Being a teenager is such an absorbing time in a person’s life. It’s that uncanny period where you’ve started to gain a sense of self and a pressure to carve a path to your future, but you don’t have complete separation from your childhood. You’re still very much tied to your family. It can be a lot to deal with at once! So much in fact, that adults created an entire genre of film to retroactively explore these feelings, known as “coming-of-age”. It’s probably one of my favorite genres, and one that takes deft writing and directing to not dip into major cheese territory. Thankfully, So Young Shelly Yo avoided the cheese and hit straight to the heart with her directorial debut, Smoking Tigers

Smoking Tigers follows follows Korean American teenager Hayoung (Ji-young Yoo) over the course of what will become a pivotal summer for her. Darting between newly separated parents, Hayoung clings to hopes of one day achieving a “normal” family life. One where her mother (Abin Andrews) doesn’t have to work all the time and her dad (Jeong Jun-ho) isn’t living out of his tile company’s warehouse. These hopes get turned into anxieties when, after being forced to spend the summer at an SAT prep school, she falls in with a group of cool, rich classmates. As the summer goes on, she learns some of the hardest lessons of being a teenager: people are not always as they seem, never let a cute boy give you a stick-and-poke, and parents are just people trying their best.

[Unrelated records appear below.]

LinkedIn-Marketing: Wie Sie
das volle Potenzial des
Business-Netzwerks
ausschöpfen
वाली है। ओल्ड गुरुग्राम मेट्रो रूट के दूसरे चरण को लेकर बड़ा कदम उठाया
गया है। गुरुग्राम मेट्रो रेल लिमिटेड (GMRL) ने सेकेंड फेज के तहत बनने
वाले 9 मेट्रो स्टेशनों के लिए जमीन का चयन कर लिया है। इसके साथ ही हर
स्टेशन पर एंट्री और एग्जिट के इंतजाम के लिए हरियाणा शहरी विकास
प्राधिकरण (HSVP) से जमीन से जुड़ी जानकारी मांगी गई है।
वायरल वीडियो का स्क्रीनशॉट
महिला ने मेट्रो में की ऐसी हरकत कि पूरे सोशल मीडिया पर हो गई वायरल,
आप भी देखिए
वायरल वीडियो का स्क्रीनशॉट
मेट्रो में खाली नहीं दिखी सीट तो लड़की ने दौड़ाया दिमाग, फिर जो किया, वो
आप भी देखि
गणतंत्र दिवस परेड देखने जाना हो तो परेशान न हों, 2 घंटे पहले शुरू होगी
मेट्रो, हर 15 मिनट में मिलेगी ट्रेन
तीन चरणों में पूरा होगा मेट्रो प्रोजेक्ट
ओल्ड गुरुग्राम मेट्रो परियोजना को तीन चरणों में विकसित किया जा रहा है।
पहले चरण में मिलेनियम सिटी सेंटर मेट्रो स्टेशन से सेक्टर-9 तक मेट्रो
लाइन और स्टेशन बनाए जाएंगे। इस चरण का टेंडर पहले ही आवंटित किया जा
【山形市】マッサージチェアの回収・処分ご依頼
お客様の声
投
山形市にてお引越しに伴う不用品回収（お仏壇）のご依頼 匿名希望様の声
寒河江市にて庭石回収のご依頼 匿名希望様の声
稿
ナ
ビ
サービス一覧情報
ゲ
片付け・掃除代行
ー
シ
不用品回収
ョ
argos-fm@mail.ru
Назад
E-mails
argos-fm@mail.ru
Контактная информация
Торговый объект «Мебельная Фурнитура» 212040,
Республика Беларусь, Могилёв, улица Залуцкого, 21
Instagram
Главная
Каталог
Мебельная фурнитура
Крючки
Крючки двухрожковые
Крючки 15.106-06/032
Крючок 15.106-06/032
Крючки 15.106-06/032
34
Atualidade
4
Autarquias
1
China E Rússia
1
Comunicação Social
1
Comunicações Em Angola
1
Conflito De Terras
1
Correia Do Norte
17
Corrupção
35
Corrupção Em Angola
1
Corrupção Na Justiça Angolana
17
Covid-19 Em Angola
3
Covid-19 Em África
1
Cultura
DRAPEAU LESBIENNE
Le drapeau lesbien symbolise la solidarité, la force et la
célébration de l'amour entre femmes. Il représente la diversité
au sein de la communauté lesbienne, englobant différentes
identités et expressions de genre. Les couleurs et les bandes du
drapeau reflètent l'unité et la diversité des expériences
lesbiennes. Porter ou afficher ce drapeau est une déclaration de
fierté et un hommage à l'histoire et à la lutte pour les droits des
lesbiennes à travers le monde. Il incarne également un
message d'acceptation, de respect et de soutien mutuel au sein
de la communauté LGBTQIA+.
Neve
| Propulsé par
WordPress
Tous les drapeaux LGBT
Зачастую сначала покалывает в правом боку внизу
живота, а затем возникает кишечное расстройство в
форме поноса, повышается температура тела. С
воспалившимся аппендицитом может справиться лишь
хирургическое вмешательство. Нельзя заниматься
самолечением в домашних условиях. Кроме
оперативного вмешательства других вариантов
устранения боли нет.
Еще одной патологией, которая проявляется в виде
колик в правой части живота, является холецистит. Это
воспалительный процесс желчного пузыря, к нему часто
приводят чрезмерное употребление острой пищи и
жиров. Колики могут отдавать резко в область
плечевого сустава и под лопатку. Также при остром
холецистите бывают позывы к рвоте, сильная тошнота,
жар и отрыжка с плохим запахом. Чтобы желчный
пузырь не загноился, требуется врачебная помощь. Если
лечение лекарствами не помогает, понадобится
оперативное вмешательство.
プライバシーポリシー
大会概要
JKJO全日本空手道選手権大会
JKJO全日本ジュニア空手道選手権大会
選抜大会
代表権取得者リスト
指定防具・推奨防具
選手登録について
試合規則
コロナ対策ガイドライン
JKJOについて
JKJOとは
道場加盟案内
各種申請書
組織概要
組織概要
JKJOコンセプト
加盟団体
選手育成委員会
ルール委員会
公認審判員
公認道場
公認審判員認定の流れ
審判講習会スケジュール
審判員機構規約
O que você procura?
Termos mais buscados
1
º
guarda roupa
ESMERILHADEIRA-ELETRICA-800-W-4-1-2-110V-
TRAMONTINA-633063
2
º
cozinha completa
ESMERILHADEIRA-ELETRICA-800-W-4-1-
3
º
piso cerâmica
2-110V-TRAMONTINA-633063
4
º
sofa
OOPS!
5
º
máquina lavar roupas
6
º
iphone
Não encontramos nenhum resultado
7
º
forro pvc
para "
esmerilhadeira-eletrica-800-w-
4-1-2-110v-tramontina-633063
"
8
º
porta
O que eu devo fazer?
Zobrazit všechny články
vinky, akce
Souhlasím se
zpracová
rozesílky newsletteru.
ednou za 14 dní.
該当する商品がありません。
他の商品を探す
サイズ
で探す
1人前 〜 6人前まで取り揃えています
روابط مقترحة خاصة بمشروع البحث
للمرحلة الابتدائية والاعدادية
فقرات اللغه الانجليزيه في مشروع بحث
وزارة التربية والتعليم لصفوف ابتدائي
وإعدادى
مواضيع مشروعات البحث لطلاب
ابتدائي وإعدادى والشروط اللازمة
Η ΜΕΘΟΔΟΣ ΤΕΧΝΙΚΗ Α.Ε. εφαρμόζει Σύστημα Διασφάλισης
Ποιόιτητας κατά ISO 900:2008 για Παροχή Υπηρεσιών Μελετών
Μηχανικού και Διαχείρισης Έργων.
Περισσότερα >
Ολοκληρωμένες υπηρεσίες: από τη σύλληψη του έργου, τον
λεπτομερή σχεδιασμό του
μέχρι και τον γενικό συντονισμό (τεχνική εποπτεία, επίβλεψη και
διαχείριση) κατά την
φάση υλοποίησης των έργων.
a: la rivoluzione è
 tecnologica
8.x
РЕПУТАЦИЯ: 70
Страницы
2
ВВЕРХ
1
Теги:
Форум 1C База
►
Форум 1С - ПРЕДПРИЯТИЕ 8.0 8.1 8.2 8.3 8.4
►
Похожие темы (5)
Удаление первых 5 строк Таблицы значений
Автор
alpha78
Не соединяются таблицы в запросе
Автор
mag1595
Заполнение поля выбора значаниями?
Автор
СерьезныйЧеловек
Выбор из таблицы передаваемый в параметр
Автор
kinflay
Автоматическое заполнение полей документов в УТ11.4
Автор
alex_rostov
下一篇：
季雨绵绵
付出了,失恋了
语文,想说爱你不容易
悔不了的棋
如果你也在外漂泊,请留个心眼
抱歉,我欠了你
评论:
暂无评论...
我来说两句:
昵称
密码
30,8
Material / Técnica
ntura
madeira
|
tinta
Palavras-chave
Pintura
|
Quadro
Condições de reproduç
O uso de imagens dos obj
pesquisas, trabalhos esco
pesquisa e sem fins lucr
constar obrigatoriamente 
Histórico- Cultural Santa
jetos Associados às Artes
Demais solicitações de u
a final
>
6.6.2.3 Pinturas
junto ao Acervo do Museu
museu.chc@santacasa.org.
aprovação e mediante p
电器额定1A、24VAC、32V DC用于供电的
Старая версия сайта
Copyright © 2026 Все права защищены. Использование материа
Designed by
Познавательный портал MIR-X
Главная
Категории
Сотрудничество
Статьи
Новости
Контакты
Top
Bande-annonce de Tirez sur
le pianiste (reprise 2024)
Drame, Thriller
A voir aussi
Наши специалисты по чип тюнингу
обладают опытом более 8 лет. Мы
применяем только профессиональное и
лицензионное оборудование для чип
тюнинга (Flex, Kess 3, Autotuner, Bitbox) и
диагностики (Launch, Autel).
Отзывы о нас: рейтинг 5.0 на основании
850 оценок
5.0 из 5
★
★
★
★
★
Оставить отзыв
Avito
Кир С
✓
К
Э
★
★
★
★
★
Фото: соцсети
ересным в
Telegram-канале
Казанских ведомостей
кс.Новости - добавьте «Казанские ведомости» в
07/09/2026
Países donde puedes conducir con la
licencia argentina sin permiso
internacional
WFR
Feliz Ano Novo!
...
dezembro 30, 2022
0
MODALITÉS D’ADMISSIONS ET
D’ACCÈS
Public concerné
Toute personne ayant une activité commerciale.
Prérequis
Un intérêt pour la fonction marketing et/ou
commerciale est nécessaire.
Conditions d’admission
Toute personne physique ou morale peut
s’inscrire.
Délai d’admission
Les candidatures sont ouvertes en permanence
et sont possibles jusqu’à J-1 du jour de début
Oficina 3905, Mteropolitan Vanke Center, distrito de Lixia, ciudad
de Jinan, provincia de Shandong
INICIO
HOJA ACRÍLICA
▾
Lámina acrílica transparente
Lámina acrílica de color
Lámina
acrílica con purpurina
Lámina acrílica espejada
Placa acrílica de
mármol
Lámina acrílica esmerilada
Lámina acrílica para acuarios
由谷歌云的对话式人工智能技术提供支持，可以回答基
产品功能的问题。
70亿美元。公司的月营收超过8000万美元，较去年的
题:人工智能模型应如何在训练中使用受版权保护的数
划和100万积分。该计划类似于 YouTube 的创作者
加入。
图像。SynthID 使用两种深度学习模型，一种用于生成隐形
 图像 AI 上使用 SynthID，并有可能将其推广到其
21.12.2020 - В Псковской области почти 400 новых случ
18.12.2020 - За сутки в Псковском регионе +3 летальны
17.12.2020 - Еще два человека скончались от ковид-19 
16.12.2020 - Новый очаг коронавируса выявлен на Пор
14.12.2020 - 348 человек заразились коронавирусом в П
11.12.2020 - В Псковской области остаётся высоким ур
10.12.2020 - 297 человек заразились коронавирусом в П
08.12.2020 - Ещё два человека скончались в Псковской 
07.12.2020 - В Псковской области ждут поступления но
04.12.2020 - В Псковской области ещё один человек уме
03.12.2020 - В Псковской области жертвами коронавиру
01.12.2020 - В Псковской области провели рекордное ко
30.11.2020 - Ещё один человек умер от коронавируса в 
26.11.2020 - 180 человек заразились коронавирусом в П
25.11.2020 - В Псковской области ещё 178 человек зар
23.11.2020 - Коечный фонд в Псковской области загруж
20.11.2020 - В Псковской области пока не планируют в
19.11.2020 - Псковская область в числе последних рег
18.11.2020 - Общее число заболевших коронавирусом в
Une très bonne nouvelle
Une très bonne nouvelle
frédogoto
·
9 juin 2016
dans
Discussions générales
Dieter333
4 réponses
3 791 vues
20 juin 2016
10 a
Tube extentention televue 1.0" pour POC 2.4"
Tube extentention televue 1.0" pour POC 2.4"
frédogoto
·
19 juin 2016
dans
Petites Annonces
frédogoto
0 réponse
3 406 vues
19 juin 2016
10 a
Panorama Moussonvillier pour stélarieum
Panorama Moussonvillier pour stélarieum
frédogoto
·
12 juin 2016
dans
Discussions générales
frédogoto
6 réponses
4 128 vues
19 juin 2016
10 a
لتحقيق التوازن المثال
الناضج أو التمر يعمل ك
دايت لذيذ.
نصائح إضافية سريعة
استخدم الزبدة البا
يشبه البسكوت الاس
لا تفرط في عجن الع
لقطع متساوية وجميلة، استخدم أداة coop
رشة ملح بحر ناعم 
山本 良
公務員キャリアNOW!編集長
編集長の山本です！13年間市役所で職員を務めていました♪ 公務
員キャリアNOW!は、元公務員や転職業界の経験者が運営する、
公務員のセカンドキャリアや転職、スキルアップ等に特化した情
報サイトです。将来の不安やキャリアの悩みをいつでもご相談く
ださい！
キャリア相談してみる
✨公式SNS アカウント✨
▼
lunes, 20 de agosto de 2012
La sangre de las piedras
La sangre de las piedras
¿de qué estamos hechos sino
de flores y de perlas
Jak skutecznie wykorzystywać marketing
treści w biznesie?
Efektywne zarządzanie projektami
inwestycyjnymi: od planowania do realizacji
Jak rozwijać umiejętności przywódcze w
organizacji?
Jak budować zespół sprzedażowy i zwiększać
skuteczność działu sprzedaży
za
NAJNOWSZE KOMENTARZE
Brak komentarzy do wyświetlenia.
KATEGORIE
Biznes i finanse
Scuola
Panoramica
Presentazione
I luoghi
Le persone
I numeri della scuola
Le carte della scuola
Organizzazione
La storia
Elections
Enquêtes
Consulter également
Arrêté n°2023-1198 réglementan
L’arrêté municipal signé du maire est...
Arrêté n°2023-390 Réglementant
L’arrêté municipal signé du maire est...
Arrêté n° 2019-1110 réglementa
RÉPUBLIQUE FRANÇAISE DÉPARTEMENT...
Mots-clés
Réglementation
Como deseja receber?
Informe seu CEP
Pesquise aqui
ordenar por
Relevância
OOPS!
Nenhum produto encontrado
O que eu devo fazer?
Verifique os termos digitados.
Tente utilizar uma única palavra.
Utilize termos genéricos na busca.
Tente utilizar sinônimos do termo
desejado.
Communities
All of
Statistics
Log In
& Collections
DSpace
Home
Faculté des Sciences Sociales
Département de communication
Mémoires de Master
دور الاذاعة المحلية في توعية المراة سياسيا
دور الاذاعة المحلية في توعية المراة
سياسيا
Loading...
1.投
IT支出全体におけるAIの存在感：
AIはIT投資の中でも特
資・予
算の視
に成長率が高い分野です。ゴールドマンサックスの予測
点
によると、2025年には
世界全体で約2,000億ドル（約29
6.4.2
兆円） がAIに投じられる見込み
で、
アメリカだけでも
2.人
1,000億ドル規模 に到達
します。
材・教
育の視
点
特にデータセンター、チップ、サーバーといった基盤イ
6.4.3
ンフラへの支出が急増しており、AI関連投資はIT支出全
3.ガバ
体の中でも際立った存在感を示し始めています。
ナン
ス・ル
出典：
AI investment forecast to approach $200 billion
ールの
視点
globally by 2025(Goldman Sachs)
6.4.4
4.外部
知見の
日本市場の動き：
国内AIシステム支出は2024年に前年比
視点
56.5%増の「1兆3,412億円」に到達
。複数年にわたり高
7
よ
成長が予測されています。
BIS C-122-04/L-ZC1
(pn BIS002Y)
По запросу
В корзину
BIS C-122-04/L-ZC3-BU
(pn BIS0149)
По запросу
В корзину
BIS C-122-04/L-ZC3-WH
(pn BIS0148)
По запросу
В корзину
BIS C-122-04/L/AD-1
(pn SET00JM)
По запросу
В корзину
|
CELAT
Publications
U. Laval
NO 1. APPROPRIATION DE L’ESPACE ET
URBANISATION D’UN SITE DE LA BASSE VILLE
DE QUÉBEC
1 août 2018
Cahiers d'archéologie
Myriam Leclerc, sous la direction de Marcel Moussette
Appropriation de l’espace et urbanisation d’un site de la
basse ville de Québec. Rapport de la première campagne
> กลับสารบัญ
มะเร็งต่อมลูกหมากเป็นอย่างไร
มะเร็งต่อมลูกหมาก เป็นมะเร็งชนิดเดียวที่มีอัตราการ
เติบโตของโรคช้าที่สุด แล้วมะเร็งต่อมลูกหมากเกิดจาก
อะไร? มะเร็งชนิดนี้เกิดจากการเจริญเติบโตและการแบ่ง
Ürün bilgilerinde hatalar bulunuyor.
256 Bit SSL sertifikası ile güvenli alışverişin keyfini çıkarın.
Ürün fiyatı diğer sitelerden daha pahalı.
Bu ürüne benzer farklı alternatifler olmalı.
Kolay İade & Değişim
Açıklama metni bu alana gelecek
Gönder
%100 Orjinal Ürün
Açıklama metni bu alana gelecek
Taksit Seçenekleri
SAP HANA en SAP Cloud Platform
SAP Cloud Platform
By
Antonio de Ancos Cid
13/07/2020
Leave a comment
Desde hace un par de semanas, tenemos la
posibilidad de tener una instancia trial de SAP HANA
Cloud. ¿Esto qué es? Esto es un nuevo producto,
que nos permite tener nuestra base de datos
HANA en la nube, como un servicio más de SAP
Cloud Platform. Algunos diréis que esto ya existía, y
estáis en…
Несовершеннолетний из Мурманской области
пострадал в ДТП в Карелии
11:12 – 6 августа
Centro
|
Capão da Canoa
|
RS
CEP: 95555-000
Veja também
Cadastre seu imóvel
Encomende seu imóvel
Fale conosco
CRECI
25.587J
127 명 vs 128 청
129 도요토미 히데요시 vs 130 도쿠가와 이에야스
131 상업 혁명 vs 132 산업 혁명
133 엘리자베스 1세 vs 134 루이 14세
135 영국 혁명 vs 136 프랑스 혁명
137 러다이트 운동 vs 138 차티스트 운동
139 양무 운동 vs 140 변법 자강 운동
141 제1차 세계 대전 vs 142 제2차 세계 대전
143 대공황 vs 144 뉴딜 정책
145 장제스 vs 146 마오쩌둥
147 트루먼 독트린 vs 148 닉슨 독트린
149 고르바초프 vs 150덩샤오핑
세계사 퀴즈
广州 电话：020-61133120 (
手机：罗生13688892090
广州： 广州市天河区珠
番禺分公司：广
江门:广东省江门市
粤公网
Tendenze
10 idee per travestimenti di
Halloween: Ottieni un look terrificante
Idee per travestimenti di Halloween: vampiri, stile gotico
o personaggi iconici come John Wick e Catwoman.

Though the premise of the film follows a fairly typical coming-of-age plotline (albeit through a entirely Asian American lens), a standout element of Smoking Tigers is the gorgeous feeling it achieves. The day-time scenes are absolutely drenched in Southern California sunlight and Hayoung is shown repeatedly reflected in mirrors, windows, and water. These visual elements, coupled with a lilting score, makes the viewer feel as though they are floating through each scene alongside its characters. Hayoung herself doesn’t even feel entirely tethered to the earth. 

In one particular scene, Hayoung sneaks into a house that she’s been desperately trying to convince her mother they should buy. Despite the fact they have little money, Hayoung is convinced that if they could achieve the exterior of a happy, middle-class family, then they will become one. She spends the night there, floating through the dark, empty building like a ghost. Quietly touching every surface, inspecting every room, and vividly imagining the family they could be. It’s a simple, quiet scene, but the feeling that Hayoung is in this phase of life where she’s just drifting along, dealing with everything as it comes, is made apparent. 

I’ve always considered it pretty unfair to compare movies. Regardless of similarities every movie deserves to be cirtiqued in it’s own light. However, it is super hard to ignore the resounding Lady Bird comparisons I’ve noticed online. Plot-wise, they do kind of exist on two sides of the same coin (both films end with a parental phone call that makes me cry like a total baby). That being said, the one resounding difference is their views on family. Lady Bird’s protagonist spends her story desperately trying to separate herself from her family. She lies to her new friends about where she lives and who her family is. She wants nothing to do with where she came from and craves independence on a molecular level (until she doesn’t). Though Hayoung also lies to the kids at school about where she lives, she doesn’t want separation from her family. She craves closeness to them. She wants a better life for everyone involved. It’s a view on growing up that I feel we don’t see very often from American coming-of-age movies. They’re usually all about what the main character has to learn on their own if they’re going to grow up. In Smoking Tigers, Hayoung learns just as many lessons about how to exist on her own as she does about how to exist with her imperfect, but loving, family. I found it very refreshing.